Indiana State Legislative Update March 4, 2020

March 04, 2020 4:05 PM | Alan Thorup (Administrator)


This past week marked the final week of committee hearings for the 2020 legislative session. A few bills that had passed the first chamber, or chamber of origin, died as a result of inaction by committees. The bills that are still alive must receive a simple majority third reading vote by Tuesday of this week to remain alive. This week also initiates the final element of the session, a process labeled conference committee. This process of reconciliation of changes made to bills by both chambers will be monitored very closely due to the last-minute changes that occur.


SB 327 – Reporting of Consumer Loans by Unlicensed Lenders

Sen. Andy Zay (R-Huntington)

Rep. Martin Carbaugh (R-Fort Wayne)

Why it matters

The bill requires the reporting of base-level consumer loan information to a private reporting agency approved by the Department of Financial Institutions under Chapter 7 (the payday lending section of the code). There is currently only one vendor approved by the department under Chapter 7. The requirement would apply to all lenders, both domiciled in state and out-of-state. Per IMBA conversations about the bill, this was an unintended consequence of the drafting of the bill. The IMBA was concerned about the new burdens this bill placed on lenders. Sen. Zay worked with the IMBA to clarify that the bill does not apply to depositories.

Latest action

The bill was heard in the House Financial Institutions Committee on Feb. 18 and was not brought back for vote, effectively killing the bill.
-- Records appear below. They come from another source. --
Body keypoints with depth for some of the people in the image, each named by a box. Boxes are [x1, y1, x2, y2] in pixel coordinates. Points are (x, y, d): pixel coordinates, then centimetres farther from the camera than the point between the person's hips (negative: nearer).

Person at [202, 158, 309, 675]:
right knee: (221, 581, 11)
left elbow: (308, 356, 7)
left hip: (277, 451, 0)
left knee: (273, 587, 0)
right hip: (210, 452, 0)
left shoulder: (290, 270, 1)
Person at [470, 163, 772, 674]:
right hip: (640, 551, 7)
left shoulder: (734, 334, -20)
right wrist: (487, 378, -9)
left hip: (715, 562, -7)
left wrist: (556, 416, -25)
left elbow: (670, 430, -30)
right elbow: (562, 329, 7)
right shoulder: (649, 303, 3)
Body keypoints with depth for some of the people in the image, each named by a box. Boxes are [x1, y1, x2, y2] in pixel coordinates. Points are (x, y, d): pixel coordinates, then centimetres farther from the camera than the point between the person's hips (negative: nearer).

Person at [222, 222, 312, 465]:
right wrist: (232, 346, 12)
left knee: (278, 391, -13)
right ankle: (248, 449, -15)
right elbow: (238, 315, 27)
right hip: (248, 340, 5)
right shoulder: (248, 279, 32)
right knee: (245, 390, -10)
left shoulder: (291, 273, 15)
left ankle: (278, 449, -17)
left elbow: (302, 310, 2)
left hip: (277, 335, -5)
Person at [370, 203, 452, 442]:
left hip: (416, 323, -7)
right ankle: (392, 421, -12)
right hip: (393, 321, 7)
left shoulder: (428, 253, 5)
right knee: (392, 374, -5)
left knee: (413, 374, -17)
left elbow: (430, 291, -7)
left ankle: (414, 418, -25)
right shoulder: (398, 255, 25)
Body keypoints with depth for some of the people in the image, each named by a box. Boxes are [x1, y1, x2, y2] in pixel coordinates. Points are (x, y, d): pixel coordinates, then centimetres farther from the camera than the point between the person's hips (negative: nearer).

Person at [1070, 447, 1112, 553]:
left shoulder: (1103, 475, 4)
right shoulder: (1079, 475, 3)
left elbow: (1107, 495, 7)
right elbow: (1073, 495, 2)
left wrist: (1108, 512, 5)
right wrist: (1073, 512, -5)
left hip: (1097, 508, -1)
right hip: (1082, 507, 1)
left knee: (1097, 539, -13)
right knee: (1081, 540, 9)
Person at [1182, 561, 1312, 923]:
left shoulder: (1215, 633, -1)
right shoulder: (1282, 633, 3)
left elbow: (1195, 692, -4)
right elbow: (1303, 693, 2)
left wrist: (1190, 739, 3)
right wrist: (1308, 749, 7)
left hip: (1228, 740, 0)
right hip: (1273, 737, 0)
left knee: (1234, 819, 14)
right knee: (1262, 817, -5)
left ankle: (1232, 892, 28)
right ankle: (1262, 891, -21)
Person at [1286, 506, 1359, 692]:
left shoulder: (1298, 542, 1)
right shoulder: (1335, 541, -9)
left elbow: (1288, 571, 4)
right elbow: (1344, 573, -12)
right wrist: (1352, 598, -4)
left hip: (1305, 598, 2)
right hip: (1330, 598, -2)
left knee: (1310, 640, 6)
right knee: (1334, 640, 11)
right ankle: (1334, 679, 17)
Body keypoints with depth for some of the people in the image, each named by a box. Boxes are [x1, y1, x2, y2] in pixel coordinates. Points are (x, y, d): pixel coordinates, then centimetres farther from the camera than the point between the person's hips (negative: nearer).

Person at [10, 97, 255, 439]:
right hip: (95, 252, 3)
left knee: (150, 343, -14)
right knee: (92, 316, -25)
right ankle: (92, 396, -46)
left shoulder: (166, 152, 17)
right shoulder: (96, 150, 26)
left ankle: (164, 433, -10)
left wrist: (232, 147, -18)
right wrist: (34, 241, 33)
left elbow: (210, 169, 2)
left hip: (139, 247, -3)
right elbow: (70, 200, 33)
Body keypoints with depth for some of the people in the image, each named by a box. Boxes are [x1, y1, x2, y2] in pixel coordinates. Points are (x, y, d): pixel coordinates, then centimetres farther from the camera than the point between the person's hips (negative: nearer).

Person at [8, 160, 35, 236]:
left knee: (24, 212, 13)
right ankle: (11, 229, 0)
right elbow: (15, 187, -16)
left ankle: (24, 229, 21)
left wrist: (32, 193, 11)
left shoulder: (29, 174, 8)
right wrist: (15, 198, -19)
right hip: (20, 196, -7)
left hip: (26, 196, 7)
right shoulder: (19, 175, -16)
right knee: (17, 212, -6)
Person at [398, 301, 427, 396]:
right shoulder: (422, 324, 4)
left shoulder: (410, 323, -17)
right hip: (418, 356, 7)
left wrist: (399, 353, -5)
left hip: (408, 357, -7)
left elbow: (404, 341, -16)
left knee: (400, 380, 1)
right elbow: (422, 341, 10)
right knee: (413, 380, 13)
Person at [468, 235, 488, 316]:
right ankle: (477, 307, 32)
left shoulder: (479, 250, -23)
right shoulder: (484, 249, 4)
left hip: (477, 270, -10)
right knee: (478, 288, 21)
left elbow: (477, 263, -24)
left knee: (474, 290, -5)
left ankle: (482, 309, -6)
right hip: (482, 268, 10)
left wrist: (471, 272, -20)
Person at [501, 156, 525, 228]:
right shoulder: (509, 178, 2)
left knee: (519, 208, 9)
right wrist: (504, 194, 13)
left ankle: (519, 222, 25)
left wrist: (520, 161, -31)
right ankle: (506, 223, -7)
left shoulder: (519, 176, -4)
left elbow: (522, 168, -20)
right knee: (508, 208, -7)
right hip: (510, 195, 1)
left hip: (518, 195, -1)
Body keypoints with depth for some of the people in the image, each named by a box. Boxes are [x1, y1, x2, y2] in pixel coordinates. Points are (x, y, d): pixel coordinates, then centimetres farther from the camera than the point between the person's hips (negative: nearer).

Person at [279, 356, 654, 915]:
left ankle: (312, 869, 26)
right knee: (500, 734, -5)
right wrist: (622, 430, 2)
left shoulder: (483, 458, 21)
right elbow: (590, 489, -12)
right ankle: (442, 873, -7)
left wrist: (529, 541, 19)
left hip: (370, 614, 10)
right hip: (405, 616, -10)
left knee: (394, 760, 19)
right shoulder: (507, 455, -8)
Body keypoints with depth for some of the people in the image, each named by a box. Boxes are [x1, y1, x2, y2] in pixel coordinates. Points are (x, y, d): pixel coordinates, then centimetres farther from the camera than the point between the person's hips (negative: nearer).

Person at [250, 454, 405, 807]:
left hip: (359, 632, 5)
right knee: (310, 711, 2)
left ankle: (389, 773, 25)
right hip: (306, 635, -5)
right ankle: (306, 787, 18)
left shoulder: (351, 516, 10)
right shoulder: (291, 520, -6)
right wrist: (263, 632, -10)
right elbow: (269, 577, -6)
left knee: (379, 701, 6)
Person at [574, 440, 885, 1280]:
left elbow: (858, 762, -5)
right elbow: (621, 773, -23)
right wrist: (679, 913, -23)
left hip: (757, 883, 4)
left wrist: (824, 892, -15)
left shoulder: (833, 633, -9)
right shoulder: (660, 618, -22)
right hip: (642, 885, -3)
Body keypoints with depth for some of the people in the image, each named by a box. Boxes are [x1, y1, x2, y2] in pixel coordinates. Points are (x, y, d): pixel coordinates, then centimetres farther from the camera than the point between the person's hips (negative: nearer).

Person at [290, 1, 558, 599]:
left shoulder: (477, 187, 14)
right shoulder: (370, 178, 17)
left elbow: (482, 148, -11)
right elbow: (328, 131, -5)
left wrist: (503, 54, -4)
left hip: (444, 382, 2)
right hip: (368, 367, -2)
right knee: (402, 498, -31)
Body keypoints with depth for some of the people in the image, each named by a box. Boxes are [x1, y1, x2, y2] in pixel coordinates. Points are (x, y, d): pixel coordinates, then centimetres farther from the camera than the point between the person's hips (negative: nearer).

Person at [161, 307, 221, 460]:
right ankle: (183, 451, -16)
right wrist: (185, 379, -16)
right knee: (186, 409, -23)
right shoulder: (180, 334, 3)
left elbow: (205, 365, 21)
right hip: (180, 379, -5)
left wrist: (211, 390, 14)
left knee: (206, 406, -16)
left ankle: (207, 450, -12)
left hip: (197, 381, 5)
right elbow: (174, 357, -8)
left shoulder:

SB 395 – Uniform Consumer Credit Code

Sen. Eric Bassler (R-Washington)

Rep. Woody Burton (R-Whiteland)

Why it matters

This bill originated from recommendations made by the Financial Institutions Study Committee last summer. The IMBA provided suggested changes to the Uniform Consumer Credit Code for purposes of reforming the antiquated uniform law. The bill was amended in the Senate Insurance and Financial Institutions Committee with several significant changes, however. Most notably, the bill still attempts to fix the problematic refundable calculation of the prepaid/origination fee by establishing a flat origination fee/prepaid finance charge of no more than $75 for a consumer loan under $2,000, $150 for a consumer loan between $2,000 and $4,000, and $250 for a consumer loan over $4,000. The bill also raised the state usury rate from 25% to 36% but was amended to keep the rate at 25%. The bill was amended to remove several provisions about which the IMBA expressed concern, but still contains several items that are in need of additional work. The IMBA is continuing to work on addressing those issues.

Latest action

The bill was heard and amended in the House Financial Institutions Committee on Feb. 25. It was passed by the committee 6-3. The bill is now eligible for second reading amendments in the House.

SB 408 – Various Tax Matters

Sen. Travis Holdman (R-Markle)

Rep. Tim Brown (R-Crawfordsville)

Why it matters

The bill is the annual Department of Revenue legislation and makes various changes to Indiana’s tax code. Notably, the bill clarifies the treatment of factored receivables under the FIT. The bill was all significantly amended in the House Ways and Means committee. The IMBA monitors this bill every session for changes to Indiana’s tax code as it relates to financial institutions. The IMBA has not identified any concerns with the bill or amendment.

Latest action

The bill is currently awaiting possible amendments on second reading in the House.

HB 1353 – Financial Institutions and Consumer Credit

Rep. Woody Burton (R-Whiteland)

Sen. Eric Bassler (R-Washington)

Why it matters

The IMBA supports HB 1353, which is the annual bill from the Department of Financial Institutions. Every year, the DFI has an agency bill that cleans up portions of the code that it identifies as needing to be updated. The IMBA has reviewed the bill and supports the changes. There is one section of the bill that the IMBA sought clarification to fix: the issue of which delinquency charge may be assessed. Last session the permissible delinquency charge was set in statute at $25 through the passage of HEA 1136. There was some confusion within contracts whether the delinquency share should be $25 or the former indexed rate according to the Consumer Price Index. The IMBA worked with legislators to clarify this inconsistency.

Latest action

The bill was heard and amended in the Senate Insurance and Financial Institutions Committee on Feb. 26. It was passed by the committee 6-0.